■ **Hedefler**
**A.** Nüfus metnine göre, TÜİK'in Adrese Dayalı Nüfus Kayıt Sistemi verilerinde Türkiye'nin 31 Aralık 2024 itibarıyla nüfusu kaç kişidir?
**B.** Nüfus metnini "Tüketim talebinde gerileme: İç" ifadesinden "sürdürülebilirliğini tehdit edebilir." ifadesine kadar hiçbir değişiklik yapmadan yeniden yazın.

■ **Belge Bölümü**

※

Türkiye’nin Nüfus Geleceği Alarm Veriyor: 2100’de İlk 50’nin Dışında Kalabiliriz
TÜİK verilerine göre Türkiye’nin nüfusu 85,6 milyon, BM temelli uluslararası tahminlere göre ise 87,7 milyon civarında. Uzmanlar, 2100’de bu rakamın 50 milyonun altına inebileceği ve ülkenin dünya sıralamasında ilk 50’nin dışına düşebileceği uyarısında bulunuyor.
Türkiye’nin Nüfus Sıralamasındaki Gerileme Riski
ANKARA / Gazete Ankara Dijital Haber Portalı Haber Merkezi- Ulaştığımız TÜİK’in Adrese Dayalı Nüfus Kayıt Sistemi (ADNKS) verilerine göre Türkiye’nin nüfusu 31 Aralık 2024 itibarıyla 85 664 944 kişi.
Birleşmiş Milletler verileri temel alınarak hazırlanan Worldometers tahminine göre ise Türkiye’nin 2025 ortası itibarıyla nüfusu 87,7 milyon civarında ve ülke dünya nüfus sıralamasında 18. sırada yer alıyor.
Tarihçi ve akademisyen Prof. Dr. Erhan Afyoncu, mevcut projeksiyonların dahi iyimser olabileceğini vurguluyor. Afyoncu’ya göre, ciddi tedbirler alınmazsa 2100 yılında Türkiye’nin nüfusu 50 milyonun altına düşebilir ve ülke, dünya sıralamasında ilk 50’nin dışında kalabilir.
Demografik Daralmanın Olası Yansımaları
1. Sosyal Etkiler
Nüfus azalması yalnızca rakamlarla sınırlı bir durum değil; toplumun yapısını ve yaşam biçimlerini kökten etkileyen bir süreçtir. Türkiye açısından öne çıkan sosyal sonuçlar şunlar olabilir:
Yaşlı nüfusun artışı: Genç nüfus oranındaki düşüş, yaşlı bağımlılık oranını yükselterek sosyal güvenlik sistemini zorlayabilir.
Kültürel dönüşüm: Kırsal bölgelerde nüfusun seyrelmesi, geleneksel kültür ve mirasın korunmasını güçleştirebilir.
Göç baskısı: İş gücü açığını kapatmak için göçmen kabulü ve uyum politikaları öncelikli gündem haline gelebilir.
2. Ekonomik Etkiler
Demografik daralma, ekonomik büyüme ve kalkınma üzerinde doğrudan etkiye sahiptir. Muhtemel ekonomik yansımalar şunlardır:
İşgücü daralması: Çalışabilir nüfusun azalması, üretim kapasitesinde düşüşe neden olabilir.
Tüketim talebinde gerileme: İç pazarın küçülmesi, ekonomik büyümeyi yavaşlatabilir.
Emeklilik sistemi baskısı: Çalışan/emekli oranının bozulması, sosyal güvenlik fonlarının sürdürülebilirliğini tehdit edebilir.

※

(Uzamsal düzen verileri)
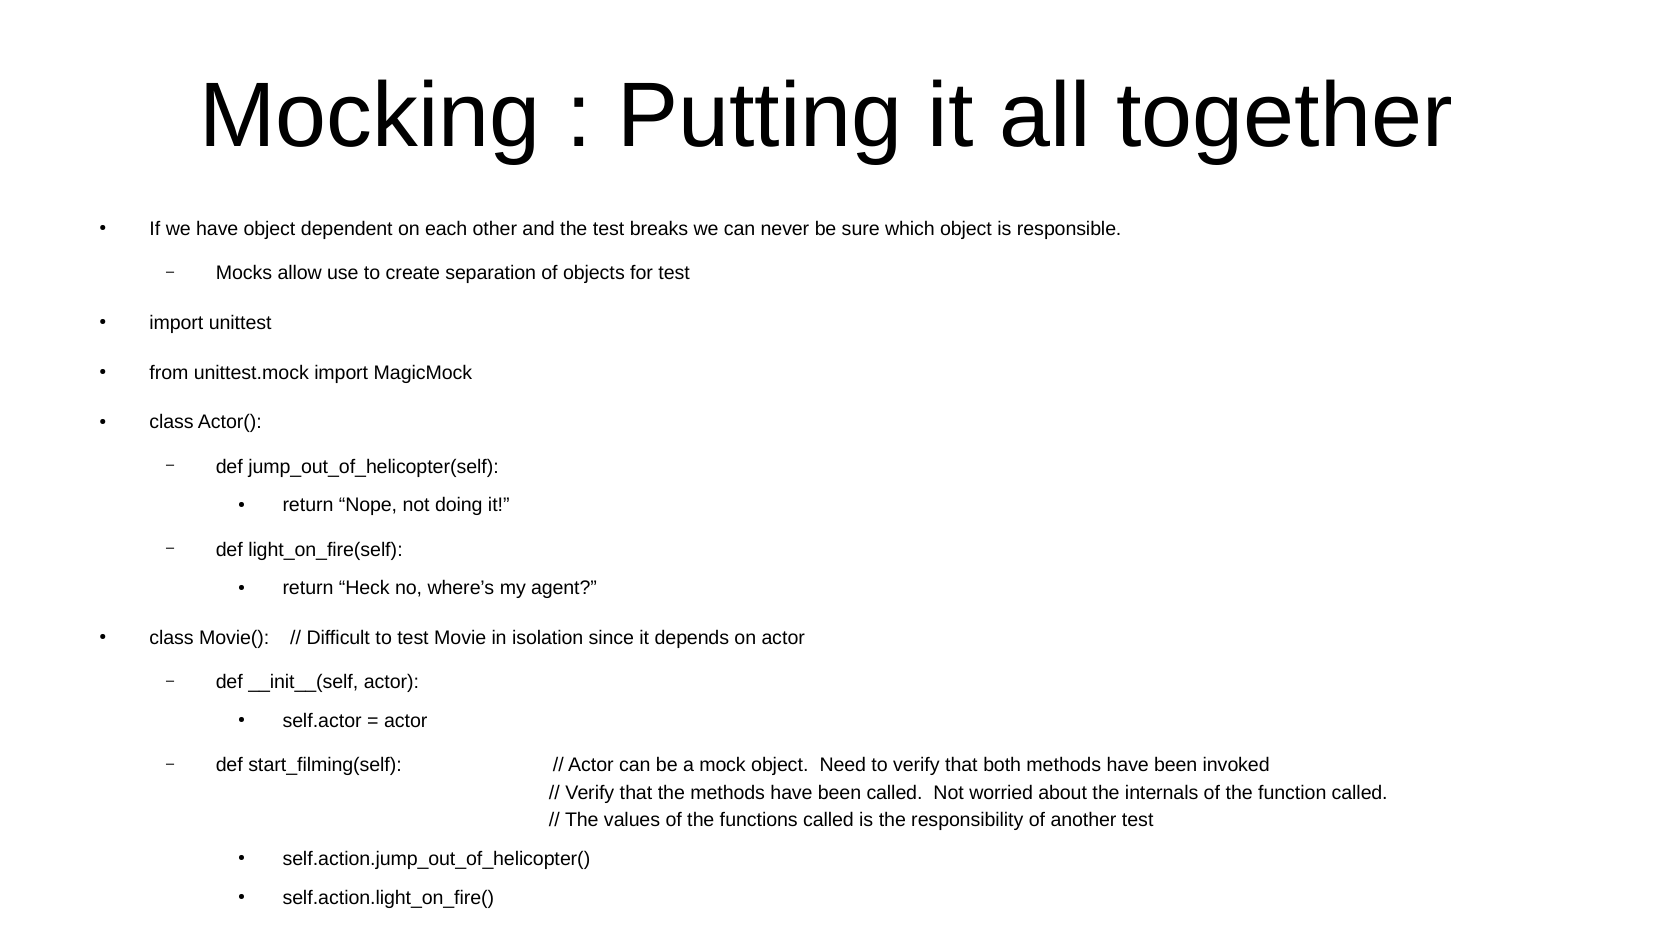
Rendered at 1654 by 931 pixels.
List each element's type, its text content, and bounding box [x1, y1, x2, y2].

title Mocking : Putting it all together [82, 37, 1571, 193]
list If we have object dependent on each other and the test breaks we can never be sure which object is responsible. Mocks allow use to create separation of objects for test import unittest from unittest.mock import MagicMock class Actor(): def jump_out_of_helicopter(self): return “Nope, not doing it!” def light_on_fire(self): return “Heck no, where’s my agent?” class Movie(): // Difficult to test Movie in isolation since it depends on actor def __init__(self, actor): self.actor = actor def start_filming(self): // Actor can be a mock object. Need to verify that both methods have been invoked // Verify that the methods have been called. Not worried about the internals of the function called. // The values of the functions called is the responsibility of another test self.action.jump_out_of_helicopter() self.action.light_on_fire() [82, 217, 1636, 916]
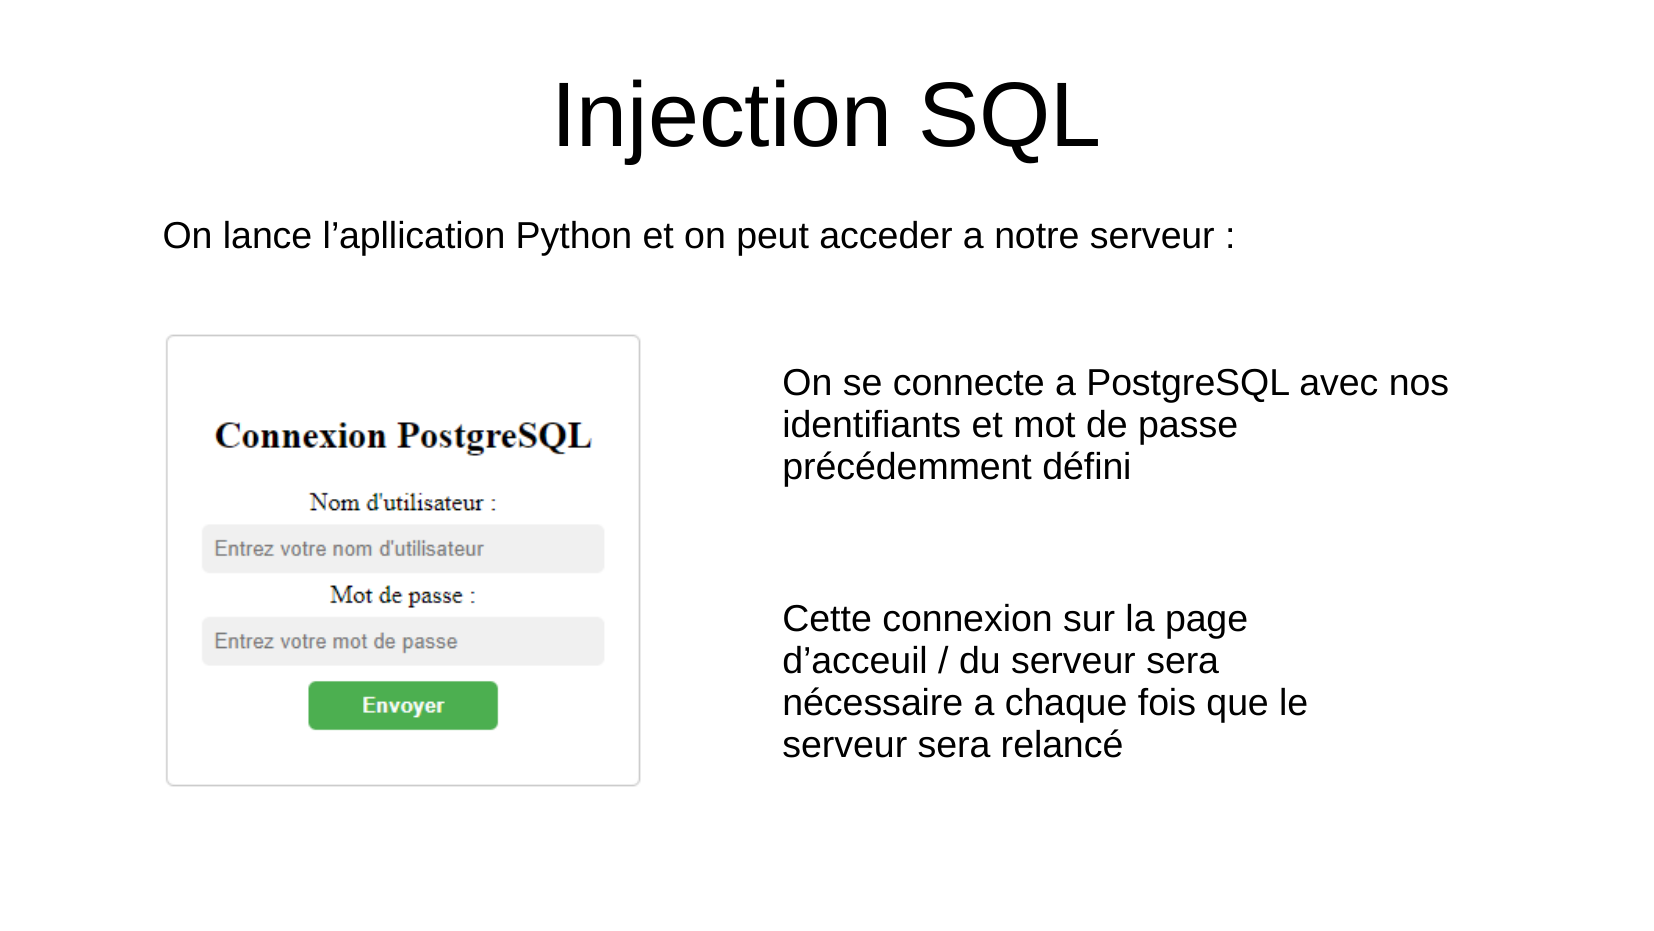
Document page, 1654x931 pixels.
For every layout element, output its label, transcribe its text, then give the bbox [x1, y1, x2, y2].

title Injection SQL [82, 37, 1571, 193]
text_box On lance l’apllication Python et on peut acceder a notre serveur : [147, 206, 1595, 264]
text_box Cette connexion sur la page d’acceuil / du serveur sera nécessaire a chaque fois que le serveur sera relancé [767, 590, 1329, 774]
text_box On se connecte a PostgreSQL avec nos identifiants et mot de passe précédemment défini [767, 354, 1506, 496]
picture [146, 324, 650, 796]
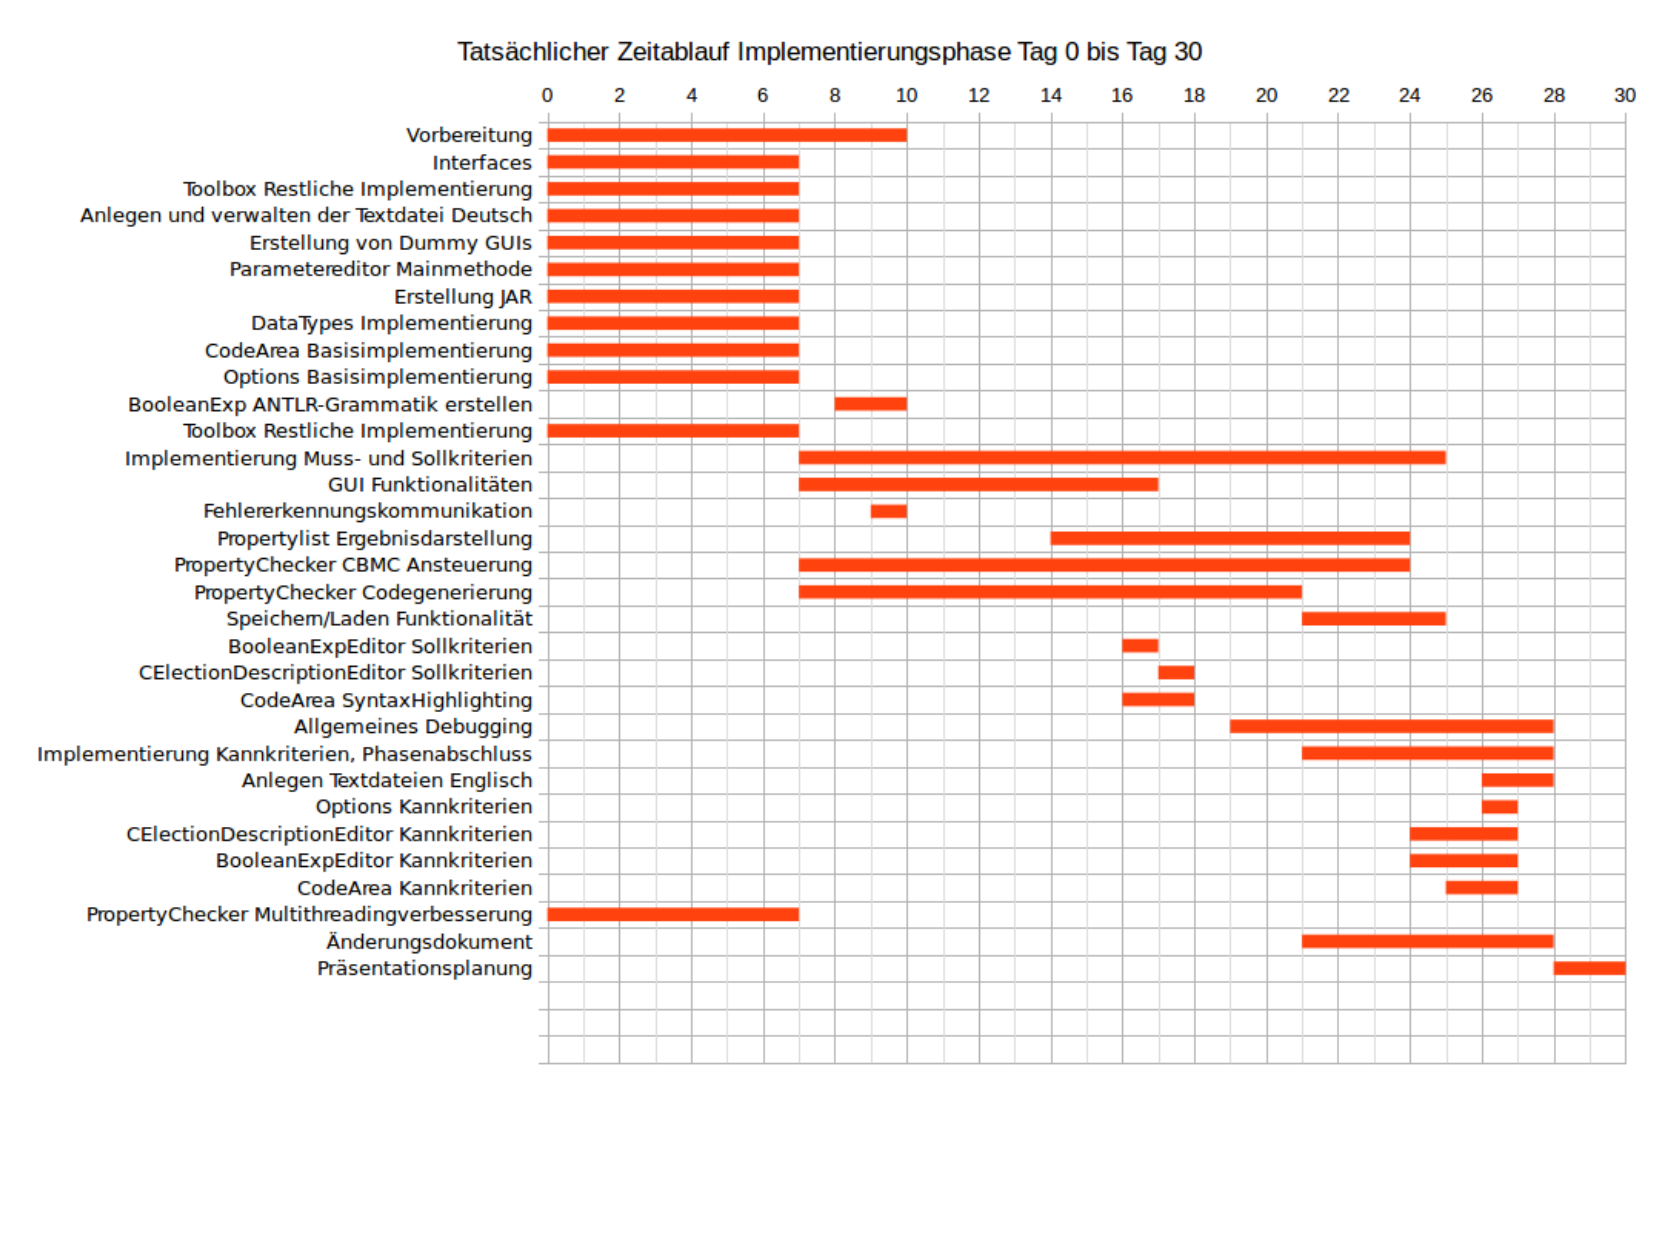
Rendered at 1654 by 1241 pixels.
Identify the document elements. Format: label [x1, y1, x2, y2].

picture [2, 0, 1654, 1097]
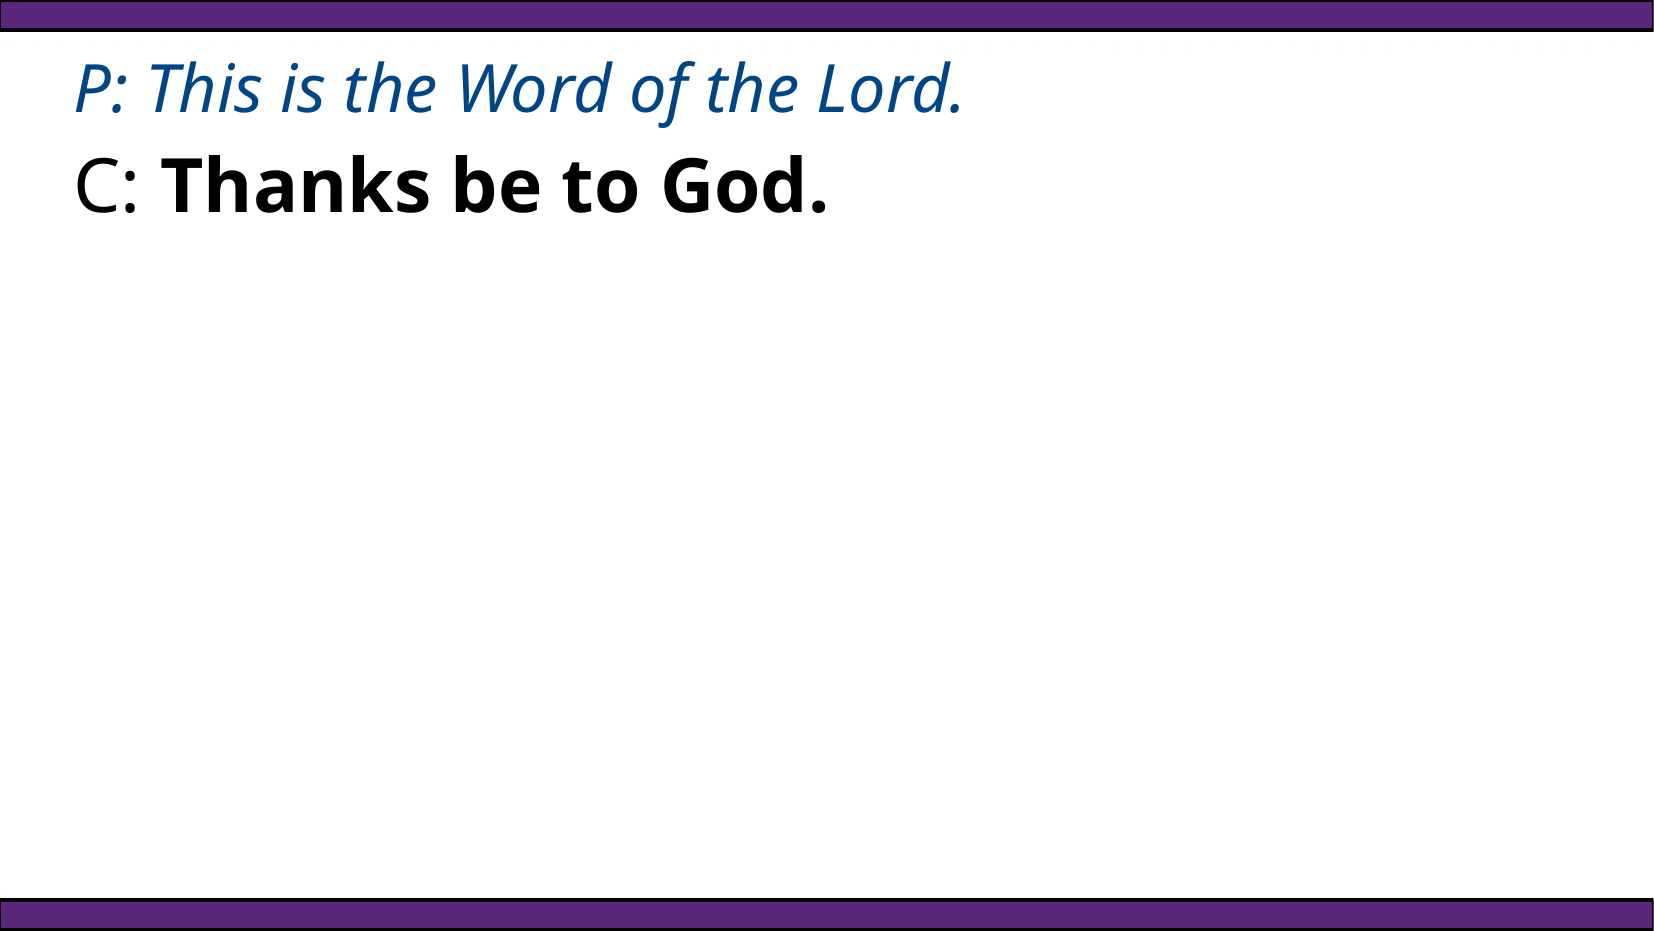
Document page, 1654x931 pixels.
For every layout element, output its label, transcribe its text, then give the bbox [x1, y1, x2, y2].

※

■ **Sıralı Çıktılar**
**A.** 85 664 944 kişi.

**B.**
Tüketim talebinde gerileme: İç pazarın küçülmesi, ekonomik büyümeyi yavaşlatabilir.
Emeklilik sistemi baskısı: Çalışan/emekli oranının bozulması, sosyal güvenlik fonlarının sürdürülebilirliğini tehdit edebilir.